> _Excerpted text_

──────────────────────────────

I will open a ticket with Nokia about it but it looks like they don't support using IPv6 RAs with Anycast GW. Hopefully they can make a change so that if Anycast GW is configured they either omit the "source link address" field in RAs or send the Anycast MAC.

──────────────────────────────

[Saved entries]
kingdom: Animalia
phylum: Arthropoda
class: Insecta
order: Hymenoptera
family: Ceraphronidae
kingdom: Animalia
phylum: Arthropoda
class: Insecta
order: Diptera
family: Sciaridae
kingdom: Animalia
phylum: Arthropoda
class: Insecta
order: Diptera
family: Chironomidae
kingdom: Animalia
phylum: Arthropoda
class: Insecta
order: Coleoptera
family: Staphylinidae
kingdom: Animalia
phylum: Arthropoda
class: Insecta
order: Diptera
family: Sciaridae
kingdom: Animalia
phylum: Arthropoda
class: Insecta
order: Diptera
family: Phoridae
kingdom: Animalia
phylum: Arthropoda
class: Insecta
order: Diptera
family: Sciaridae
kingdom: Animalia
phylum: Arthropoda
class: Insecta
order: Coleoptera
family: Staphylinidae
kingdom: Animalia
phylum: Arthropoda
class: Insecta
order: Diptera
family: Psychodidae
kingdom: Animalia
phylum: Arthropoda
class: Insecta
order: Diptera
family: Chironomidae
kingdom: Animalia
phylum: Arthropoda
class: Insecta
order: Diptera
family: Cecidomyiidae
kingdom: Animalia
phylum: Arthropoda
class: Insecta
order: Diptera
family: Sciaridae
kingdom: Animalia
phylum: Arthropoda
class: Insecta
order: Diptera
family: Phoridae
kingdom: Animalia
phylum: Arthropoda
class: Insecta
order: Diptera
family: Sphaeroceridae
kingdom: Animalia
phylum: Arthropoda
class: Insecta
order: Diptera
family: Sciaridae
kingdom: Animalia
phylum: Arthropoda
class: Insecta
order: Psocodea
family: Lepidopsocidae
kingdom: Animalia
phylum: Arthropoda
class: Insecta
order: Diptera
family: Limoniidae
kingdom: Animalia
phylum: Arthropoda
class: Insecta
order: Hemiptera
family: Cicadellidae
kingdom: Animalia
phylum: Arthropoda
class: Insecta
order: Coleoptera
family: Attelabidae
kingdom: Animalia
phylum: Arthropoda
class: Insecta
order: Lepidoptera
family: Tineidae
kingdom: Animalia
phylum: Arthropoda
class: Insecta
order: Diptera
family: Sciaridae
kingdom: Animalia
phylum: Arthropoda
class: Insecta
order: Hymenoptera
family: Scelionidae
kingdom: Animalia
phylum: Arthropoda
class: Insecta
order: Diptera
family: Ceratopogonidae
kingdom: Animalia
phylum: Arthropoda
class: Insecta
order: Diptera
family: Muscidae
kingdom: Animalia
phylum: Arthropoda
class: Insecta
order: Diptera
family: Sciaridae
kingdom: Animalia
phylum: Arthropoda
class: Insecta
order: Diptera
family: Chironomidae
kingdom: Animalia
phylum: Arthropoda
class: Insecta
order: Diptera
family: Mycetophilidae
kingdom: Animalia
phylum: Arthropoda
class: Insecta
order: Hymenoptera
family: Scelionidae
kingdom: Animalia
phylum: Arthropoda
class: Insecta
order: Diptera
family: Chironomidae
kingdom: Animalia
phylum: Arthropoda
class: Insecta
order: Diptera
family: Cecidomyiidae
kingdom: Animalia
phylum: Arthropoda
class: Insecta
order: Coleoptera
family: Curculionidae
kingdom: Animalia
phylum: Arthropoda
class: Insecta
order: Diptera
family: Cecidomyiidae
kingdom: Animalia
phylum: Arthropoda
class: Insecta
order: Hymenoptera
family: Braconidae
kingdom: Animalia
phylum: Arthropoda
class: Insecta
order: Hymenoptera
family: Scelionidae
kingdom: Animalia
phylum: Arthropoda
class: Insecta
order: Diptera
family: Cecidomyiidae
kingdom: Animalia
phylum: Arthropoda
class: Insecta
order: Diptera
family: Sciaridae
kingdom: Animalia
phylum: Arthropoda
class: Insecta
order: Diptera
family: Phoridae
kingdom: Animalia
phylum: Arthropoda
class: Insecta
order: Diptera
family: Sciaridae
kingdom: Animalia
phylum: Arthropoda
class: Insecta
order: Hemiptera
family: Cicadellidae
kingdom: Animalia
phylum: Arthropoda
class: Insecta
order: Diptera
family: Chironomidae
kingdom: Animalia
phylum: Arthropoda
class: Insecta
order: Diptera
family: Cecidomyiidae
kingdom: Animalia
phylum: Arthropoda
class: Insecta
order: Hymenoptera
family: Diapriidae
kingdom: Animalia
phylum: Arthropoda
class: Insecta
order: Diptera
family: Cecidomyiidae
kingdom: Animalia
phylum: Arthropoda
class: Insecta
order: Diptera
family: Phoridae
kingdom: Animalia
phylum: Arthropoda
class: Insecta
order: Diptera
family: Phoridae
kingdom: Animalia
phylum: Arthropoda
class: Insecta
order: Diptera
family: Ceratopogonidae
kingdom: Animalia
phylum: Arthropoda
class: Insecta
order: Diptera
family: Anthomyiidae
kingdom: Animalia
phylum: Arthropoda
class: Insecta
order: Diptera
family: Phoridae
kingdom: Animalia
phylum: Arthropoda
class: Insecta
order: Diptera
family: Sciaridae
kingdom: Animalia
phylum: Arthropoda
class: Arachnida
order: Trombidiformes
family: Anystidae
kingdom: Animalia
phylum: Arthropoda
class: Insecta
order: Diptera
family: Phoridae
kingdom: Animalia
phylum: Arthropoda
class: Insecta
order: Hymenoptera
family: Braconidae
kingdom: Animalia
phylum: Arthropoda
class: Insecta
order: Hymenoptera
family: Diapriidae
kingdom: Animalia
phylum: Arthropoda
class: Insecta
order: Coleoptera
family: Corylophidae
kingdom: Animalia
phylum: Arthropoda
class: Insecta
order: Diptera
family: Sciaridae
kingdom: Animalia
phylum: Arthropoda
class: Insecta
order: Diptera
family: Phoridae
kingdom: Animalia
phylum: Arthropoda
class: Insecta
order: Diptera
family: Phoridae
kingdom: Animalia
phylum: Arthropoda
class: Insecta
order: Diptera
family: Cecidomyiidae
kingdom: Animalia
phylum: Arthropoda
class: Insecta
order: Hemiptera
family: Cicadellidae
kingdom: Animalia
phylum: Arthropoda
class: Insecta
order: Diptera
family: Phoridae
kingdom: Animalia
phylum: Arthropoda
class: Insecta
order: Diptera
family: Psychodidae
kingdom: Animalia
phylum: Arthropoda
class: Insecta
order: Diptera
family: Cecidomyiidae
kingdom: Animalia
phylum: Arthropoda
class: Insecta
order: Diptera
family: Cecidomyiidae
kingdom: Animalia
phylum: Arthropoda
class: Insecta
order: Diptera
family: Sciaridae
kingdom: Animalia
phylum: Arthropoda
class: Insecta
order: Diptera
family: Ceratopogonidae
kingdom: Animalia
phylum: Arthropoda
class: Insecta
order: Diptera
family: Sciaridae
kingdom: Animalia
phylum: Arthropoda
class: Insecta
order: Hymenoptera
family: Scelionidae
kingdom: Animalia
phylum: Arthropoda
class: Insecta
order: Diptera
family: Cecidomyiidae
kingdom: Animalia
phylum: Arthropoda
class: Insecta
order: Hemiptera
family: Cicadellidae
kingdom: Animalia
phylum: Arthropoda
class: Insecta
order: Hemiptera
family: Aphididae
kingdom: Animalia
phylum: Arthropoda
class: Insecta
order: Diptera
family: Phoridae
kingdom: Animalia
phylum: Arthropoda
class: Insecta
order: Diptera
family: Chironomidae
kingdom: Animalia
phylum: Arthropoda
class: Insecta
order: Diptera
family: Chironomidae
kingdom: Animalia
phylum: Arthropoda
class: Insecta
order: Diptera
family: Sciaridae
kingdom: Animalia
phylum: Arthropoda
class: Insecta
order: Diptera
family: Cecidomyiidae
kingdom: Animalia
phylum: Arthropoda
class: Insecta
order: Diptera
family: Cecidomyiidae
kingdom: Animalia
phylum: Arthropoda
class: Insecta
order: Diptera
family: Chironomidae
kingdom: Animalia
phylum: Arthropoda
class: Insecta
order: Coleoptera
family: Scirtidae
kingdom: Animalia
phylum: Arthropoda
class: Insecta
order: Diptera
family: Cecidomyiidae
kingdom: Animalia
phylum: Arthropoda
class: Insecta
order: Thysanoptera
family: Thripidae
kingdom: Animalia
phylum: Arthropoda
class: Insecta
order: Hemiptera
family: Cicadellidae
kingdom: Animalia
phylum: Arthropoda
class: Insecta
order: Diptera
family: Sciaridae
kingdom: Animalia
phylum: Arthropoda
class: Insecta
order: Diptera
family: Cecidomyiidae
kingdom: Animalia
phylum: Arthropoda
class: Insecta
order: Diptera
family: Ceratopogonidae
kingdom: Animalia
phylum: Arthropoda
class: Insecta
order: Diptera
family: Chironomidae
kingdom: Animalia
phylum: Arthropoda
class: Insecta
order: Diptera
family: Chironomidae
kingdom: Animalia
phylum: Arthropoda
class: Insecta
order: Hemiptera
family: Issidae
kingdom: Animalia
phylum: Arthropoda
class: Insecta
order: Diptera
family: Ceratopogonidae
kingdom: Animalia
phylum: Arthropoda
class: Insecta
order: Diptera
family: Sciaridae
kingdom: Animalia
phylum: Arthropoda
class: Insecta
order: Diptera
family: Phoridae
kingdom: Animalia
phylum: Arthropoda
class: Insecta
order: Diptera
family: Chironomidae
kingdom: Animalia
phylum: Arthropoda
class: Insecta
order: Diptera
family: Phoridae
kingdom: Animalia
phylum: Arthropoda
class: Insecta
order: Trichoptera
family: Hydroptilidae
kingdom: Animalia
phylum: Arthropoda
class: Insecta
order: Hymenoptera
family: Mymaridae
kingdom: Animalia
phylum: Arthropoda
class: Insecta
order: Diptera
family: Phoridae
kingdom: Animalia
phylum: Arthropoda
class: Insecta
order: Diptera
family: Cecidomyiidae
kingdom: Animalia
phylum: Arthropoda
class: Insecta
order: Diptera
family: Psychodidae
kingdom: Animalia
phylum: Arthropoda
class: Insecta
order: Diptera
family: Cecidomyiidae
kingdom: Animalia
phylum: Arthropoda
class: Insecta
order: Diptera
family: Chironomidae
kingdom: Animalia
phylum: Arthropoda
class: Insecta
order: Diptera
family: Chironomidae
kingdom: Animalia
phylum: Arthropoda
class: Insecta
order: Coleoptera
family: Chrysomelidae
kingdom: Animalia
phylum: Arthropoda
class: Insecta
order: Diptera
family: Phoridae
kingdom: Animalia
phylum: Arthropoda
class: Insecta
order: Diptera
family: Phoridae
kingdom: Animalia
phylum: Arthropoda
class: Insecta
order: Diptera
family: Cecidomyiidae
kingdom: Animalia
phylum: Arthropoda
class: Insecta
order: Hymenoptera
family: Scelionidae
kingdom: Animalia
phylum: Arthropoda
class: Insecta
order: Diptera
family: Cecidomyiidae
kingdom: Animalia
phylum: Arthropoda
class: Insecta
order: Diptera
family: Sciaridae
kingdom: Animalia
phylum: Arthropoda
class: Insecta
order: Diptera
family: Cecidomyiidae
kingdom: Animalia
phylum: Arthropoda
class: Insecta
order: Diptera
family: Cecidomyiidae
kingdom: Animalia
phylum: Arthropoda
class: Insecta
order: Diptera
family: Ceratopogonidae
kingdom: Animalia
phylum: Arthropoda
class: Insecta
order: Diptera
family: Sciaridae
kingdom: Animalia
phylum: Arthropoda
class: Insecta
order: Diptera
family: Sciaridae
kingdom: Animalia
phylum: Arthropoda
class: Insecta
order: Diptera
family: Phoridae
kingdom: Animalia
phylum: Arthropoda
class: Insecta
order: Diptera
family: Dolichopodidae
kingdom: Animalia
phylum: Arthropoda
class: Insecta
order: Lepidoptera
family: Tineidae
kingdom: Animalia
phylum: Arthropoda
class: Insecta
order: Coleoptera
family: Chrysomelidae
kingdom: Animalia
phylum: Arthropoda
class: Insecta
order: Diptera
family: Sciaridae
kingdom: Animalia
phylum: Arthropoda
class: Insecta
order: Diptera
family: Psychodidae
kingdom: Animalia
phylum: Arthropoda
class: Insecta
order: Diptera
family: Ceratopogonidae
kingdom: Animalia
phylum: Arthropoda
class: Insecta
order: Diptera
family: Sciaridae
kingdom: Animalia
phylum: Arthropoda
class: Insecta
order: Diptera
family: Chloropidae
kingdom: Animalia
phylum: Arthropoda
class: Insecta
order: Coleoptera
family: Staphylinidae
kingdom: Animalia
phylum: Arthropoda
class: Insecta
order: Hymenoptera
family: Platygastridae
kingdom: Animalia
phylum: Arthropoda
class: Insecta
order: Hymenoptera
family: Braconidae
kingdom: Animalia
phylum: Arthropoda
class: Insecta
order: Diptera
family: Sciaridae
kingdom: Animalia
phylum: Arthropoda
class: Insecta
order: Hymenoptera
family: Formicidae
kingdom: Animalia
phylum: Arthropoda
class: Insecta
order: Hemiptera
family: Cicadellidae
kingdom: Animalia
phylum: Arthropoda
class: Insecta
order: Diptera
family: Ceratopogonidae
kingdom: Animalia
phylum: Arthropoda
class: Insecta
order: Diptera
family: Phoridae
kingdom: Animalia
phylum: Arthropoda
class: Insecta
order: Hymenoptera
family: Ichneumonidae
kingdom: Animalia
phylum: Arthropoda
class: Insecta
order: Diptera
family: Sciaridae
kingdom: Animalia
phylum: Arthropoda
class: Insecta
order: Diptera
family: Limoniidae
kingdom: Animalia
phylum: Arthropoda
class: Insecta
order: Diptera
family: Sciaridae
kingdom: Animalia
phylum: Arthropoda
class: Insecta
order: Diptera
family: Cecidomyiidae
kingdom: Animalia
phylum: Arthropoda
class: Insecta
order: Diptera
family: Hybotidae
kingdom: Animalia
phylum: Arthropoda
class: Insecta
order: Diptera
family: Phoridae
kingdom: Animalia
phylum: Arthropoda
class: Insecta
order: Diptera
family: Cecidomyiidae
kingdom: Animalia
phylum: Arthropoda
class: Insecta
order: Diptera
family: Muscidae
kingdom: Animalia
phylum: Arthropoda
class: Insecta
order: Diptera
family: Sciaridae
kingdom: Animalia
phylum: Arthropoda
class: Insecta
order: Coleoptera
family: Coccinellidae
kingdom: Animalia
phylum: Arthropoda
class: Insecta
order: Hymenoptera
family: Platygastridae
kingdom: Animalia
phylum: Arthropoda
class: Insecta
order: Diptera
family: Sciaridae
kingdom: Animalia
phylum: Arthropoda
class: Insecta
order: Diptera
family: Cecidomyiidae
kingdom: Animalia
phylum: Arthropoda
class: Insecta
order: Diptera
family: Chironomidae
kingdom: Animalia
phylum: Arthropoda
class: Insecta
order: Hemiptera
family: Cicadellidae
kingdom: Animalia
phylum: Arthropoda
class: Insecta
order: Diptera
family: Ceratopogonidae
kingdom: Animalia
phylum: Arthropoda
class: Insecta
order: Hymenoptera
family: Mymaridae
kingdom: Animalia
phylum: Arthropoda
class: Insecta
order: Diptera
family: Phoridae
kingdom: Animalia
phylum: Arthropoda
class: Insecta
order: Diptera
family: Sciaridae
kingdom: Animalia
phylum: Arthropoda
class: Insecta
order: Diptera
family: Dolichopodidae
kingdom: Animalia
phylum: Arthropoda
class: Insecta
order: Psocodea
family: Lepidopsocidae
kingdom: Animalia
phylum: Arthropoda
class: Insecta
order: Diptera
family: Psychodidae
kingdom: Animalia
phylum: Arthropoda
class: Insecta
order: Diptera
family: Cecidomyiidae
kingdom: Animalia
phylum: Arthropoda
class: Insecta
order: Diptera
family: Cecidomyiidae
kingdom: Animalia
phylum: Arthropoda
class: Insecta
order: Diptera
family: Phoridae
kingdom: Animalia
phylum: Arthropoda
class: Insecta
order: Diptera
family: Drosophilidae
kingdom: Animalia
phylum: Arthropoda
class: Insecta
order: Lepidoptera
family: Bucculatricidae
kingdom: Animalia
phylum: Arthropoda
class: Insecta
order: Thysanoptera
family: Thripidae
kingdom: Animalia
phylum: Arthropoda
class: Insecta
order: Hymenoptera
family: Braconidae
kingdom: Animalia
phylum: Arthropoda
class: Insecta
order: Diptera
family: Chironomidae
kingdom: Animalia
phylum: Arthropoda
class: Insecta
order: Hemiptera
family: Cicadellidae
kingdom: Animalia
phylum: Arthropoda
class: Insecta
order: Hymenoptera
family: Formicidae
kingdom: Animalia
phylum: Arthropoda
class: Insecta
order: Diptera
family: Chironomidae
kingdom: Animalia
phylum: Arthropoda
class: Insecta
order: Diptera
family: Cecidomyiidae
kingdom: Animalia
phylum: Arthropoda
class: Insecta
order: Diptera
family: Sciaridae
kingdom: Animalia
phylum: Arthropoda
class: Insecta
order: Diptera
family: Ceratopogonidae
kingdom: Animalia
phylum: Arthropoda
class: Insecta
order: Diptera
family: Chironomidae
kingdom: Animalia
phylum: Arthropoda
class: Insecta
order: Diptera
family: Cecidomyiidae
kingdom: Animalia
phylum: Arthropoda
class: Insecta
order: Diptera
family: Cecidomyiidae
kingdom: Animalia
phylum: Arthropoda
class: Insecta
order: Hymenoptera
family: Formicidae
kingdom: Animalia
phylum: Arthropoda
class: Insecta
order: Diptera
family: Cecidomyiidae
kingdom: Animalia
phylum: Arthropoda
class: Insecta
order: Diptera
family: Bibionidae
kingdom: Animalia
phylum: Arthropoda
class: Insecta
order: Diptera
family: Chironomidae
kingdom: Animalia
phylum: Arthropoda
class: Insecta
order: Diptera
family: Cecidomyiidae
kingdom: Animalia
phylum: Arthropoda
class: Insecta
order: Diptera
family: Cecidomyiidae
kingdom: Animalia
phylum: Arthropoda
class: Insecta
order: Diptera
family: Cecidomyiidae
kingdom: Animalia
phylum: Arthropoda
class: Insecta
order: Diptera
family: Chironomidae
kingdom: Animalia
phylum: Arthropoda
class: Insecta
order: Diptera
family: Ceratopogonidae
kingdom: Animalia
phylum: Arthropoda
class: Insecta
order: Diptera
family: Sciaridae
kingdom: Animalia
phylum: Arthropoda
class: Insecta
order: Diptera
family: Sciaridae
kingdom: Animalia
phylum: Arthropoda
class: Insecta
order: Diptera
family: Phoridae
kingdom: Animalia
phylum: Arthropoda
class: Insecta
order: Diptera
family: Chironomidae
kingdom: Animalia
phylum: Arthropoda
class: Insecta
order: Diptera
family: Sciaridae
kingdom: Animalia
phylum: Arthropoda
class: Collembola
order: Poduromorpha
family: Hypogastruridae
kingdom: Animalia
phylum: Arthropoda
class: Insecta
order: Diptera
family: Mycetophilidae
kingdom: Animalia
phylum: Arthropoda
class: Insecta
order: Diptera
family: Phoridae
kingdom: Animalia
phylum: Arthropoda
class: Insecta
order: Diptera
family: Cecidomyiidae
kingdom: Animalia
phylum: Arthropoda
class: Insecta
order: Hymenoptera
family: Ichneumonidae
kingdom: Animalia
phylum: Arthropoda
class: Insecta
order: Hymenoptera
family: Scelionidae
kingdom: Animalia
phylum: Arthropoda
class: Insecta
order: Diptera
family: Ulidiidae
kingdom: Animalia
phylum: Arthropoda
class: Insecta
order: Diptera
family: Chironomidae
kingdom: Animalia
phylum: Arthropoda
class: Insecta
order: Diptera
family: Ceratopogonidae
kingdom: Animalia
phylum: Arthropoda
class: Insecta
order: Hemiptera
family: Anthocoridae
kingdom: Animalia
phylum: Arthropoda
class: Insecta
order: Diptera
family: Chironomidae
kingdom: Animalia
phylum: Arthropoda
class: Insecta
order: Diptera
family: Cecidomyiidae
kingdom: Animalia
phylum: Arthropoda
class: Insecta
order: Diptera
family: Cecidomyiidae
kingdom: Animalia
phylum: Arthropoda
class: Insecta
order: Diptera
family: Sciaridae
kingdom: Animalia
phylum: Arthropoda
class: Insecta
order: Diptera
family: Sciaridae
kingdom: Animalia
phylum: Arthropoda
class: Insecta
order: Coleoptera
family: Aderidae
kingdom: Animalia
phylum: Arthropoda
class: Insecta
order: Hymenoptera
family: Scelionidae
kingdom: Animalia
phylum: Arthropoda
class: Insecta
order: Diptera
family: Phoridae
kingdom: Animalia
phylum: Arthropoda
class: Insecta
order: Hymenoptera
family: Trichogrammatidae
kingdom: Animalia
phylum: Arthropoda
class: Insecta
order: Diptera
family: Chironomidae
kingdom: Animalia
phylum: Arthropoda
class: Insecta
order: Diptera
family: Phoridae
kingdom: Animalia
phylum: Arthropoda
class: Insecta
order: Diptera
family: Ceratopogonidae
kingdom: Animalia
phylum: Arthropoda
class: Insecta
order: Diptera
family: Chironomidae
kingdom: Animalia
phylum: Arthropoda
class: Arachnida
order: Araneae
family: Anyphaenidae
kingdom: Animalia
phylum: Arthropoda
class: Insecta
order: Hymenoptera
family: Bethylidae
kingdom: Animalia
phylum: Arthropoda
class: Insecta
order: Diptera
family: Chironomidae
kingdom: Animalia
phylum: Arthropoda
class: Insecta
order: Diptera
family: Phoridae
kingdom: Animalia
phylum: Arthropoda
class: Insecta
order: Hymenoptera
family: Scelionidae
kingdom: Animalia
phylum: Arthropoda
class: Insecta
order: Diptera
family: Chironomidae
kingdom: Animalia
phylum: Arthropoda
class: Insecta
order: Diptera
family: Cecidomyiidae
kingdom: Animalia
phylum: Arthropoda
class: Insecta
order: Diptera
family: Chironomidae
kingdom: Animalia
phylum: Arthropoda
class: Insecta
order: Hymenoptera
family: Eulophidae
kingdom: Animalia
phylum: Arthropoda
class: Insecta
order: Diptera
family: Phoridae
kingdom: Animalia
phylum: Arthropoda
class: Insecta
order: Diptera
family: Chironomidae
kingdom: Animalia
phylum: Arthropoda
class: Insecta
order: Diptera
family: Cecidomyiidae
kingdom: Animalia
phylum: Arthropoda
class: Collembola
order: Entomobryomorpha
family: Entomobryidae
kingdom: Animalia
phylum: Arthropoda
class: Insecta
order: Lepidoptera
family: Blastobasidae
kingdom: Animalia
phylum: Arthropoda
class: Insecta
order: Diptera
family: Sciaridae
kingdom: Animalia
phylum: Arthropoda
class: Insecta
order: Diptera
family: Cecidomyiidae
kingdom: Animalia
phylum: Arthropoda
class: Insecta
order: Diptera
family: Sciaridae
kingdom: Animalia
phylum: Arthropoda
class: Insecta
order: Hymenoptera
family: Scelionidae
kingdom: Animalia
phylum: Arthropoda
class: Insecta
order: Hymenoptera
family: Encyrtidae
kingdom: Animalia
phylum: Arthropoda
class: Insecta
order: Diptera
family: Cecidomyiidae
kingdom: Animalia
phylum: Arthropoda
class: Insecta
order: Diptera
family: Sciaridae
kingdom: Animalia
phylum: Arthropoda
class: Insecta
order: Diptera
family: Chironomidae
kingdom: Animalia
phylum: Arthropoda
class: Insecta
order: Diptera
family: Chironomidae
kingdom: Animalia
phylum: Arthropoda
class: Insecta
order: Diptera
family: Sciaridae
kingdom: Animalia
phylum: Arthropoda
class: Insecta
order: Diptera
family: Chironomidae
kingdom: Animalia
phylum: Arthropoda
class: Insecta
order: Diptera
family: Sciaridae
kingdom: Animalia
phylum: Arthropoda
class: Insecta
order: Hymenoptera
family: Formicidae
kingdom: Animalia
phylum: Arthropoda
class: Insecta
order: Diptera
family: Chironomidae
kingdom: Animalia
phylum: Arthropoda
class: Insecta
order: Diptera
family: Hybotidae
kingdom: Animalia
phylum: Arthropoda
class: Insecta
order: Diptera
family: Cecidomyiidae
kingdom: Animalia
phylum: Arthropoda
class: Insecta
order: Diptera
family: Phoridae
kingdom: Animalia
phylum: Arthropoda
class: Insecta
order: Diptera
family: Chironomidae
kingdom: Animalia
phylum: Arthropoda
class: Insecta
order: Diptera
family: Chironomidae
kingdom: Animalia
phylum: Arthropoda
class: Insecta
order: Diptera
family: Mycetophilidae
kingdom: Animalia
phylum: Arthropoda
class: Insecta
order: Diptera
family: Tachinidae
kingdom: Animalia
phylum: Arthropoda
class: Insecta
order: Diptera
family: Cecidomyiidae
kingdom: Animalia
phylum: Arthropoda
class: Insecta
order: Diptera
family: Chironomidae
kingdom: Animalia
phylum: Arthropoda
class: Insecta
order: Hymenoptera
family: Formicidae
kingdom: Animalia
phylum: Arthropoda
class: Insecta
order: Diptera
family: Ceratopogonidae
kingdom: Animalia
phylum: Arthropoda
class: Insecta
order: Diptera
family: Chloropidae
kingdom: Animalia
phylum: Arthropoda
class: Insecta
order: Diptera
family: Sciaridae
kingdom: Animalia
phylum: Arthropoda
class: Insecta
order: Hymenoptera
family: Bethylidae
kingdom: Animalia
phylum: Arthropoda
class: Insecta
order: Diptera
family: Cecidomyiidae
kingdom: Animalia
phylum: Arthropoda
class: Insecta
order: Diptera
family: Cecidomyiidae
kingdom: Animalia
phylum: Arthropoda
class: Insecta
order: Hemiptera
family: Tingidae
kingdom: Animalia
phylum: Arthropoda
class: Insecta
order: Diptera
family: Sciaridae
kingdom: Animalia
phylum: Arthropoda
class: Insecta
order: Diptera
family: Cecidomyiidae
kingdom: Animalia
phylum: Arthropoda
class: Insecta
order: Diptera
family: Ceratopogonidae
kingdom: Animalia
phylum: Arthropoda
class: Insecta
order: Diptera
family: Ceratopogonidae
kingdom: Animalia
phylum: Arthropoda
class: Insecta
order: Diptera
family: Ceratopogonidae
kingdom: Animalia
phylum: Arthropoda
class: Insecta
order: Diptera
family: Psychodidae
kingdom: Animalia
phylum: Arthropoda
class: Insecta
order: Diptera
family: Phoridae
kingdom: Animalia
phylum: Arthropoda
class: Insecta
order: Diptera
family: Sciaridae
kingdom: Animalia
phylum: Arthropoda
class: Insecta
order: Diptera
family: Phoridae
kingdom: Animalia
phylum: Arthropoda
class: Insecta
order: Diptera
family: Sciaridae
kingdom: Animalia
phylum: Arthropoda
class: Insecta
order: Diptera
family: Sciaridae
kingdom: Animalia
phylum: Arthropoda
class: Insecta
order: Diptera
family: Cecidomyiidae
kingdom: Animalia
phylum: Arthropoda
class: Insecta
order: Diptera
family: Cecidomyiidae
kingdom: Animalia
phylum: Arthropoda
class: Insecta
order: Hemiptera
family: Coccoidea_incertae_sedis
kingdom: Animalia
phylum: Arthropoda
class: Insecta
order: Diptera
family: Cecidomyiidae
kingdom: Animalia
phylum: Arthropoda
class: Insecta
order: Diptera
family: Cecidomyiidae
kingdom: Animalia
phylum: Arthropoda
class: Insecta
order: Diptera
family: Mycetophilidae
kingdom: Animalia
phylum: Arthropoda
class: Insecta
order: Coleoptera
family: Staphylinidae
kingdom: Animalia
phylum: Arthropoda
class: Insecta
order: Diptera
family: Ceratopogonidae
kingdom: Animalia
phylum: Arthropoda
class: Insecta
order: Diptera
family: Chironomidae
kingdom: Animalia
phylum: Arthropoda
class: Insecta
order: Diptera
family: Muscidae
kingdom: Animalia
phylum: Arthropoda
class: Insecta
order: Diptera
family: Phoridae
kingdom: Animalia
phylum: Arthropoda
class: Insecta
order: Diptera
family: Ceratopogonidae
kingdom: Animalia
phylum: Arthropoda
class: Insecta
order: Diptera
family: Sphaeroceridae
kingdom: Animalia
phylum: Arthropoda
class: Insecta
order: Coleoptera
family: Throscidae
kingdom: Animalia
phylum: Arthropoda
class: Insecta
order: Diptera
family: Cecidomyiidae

──────────────────────────────

> _Instructions to follow_
Print the full text about IPv6 RAs with Anycast GW word for word.

> _Answer section_
I will open a ticket with Nokia about it but it looks like they don't support using IPv6 RAs with Anycast GW. Hopefully they can make a change so that if Anycast GW is configured they either omit the "source link address" field in RAs or send the Anycast MAC.